Es wird gar nicht mehr danach geschaut, wer wo Demokratie und Rechtsstaatlichkeit verletzt. Wer wo und wie Terror anwendet und wer, in maßloser Gegenwehr, seinerseits das Völkerrecht bricht. Es werden vor dem Hintergrund alter Schwächen, dass man nämlich die Nazis nicht wirklich auf ewig ausgeschaltet hat und ihre Erben sich beträchtlicher Umfragewerte beglückwünschen können, neue Empörungsfelder gesucht, die Gefahrenschablonen hergeben. Es ist ein Fluch, in den sich deutsche Politik verirrt. Weil man nicht weiß, wie man rechts aufräumen kann, wird fadenscheinig auf andere eingeprügelt.
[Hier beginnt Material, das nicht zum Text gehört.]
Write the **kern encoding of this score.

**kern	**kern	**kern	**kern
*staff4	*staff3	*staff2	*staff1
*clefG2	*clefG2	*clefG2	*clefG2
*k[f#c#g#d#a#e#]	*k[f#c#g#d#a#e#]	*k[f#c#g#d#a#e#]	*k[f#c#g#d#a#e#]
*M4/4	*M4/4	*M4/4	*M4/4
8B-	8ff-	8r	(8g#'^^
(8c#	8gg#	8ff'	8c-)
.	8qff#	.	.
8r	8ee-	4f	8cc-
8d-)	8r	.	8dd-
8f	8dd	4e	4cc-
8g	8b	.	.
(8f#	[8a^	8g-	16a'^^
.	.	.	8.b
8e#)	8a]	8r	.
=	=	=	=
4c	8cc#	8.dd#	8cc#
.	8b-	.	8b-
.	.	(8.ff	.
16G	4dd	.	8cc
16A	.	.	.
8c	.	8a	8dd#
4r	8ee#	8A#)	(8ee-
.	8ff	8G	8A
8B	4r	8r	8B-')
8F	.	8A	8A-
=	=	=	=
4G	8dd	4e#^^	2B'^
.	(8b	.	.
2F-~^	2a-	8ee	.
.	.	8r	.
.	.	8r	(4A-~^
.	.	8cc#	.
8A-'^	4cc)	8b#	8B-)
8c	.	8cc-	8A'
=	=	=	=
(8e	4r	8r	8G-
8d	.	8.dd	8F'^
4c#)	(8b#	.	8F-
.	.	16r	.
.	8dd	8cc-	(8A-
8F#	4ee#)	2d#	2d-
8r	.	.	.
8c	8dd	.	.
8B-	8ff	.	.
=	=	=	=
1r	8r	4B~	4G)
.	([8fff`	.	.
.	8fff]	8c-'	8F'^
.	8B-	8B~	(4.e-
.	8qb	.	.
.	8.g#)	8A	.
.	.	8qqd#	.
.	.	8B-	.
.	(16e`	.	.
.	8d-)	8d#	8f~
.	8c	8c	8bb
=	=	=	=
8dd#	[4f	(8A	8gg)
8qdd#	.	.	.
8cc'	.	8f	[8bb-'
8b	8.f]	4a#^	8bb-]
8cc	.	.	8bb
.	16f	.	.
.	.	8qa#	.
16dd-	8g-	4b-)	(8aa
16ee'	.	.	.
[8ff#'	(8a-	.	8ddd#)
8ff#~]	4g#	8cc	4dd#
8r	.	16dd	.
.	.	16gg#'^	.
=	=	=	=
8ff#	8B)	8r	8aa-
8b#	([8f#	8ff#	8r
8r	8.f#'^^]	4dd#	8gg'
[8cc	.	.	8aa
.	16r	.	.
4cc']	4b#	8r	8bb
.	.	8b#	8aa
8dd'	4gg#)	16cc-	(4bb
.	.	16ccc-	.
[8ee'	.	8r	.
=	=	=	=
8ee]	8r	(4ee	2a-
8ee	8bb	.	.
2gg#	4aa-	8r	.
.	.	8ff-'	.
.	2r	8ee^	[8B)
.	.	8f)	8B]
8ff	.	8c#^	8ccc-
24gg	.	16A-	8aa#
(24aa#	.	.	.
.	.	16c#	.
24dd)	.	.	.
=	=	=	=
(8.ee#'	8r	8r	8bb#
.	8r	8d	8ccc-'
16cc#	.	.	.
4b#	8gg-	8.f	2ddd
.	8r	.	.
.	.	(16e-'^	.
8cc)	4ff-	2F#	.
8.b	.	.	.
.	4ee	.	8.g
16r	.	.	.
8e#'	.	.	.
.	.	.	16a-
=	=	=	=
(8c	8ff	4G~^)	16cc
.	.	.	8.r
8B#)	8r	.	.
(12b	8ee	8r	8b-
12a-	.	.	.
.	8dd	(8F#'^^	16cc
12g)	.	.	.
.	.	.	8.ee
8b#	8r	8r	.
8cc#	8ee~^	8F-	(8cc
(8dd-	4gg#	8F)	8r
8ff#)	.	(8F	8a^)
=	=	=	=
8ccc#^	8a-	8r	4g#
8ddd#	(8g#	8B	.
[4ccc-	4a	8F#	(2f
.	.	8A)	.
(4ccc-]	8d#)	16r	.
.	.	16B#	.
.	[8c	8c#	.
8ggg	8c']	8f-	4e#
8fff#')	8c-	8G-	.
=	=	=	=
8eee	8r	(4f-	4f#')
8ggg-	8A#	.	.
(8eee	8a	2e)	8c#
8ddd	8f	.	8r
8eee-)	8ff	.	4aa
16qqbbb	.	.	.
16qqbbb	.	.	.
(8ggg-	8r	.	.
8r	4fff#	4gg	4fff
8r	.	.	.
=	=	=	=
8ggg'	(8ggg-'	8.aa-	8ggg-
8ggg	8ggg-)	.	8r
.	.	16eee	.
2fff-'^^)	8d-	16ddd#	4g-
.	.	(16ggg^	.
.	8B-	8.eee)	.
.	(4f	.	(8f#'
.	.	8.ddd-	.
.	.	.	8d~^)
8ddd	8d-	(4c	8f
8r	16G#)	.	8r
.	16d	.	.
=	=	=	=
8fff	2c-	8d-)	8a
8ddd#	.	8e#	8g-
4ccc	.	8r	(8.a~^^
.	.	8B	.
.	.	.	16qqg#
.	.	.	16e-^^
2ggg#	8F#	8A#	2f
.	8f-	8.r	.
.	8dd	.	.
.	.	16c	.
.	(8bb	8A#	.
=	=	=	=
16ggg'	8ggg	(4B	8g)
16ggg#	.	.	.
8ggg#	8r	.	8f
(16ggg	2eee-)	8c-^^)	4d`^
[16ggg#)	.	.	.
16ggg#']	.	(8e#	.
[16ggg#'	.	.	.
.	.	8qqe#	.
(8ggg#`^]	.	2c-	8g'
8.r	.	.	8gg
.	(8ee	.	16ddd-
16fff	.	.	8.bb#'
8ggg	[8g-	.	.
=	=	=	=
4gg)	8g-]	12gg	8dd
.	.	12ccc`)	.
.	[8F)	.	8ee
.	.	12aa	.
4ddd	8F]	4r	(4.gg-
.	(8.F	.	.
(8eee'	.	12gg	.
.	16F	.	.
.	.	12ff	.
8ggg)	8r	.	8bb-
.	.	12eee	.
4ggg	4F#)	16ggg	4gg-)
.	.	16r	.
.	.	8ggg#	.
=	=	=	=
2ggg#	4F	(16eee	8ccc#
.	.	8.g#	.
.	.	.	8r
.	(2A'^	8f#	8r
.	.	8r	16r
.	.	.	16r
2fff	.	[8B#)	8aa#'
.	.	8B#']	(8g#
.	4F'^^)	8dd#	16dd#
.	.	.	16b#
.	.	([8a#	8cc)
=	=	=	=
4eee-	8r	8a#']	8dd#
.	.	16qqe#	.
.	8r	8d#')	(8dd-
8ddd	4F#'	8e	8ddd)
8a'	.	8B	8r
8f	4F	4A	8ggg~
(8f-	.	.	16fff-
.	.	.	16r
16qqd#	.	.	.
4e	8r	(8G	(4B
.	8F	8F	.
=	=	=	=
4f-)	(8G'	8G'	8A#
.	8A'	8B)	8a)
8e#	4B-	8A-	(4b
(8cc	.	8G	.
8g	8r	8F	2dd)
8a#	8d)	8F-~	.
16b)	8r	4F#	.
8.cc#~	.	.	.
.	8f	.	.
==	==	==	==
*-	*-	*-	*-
Probleme über reine Formalismus-Debatten zu erörtern, kann streitbar sein. In diesem Fall ist es angebracht, Art und Weisen, wie man mit (Israel-)kritischer Literatur und Kunst umgeht, durchaus auf formale Prüfstände zu stellen. Denn eben die Form des Umgangs im Meinungsgefecht lässt durchaus auf Wesenszüge und Gesinnungen schließen. Es wird schnell markiert und abgeurteilt, und dann geradewegs aussortiert. Das kennen wir, sorry, von denen, die ehedem genau so handelten. Gegen Jüdinnen und Juden – und alle, die sonst nicht konform erschienen. So freilich beschwört man alte Geister, nicht aufgeklärten Geist.
Das streitbare Erbe deutscher Debatten-(Un)Kultur ist, so befürchte ich, in dogmatischen Sphären festgefahren. Das gilt für viele politische Lager, aber eben auch für das Lager derer, die jetzt vorgeben, Antisemitismus bekämpfen zu wollen. Dieser Umgang miteinander, dieser gnaden- und diskussionsfeindliche Angang ist ein nicht aus der Welt geschafftes Signum deutscher Mentalität. Wir schaffen es einfach nicht, uns der Spannbreite des Denkens in Diskussionen, auch Streit, zu stellen. Sondern glauben, wenn wir Schluss sagen, dann wäre auch Schluss. Aber das ist ein Trugschluss. So werden die Menschen nicht klüger, so bleiben Menschen ewig dumm.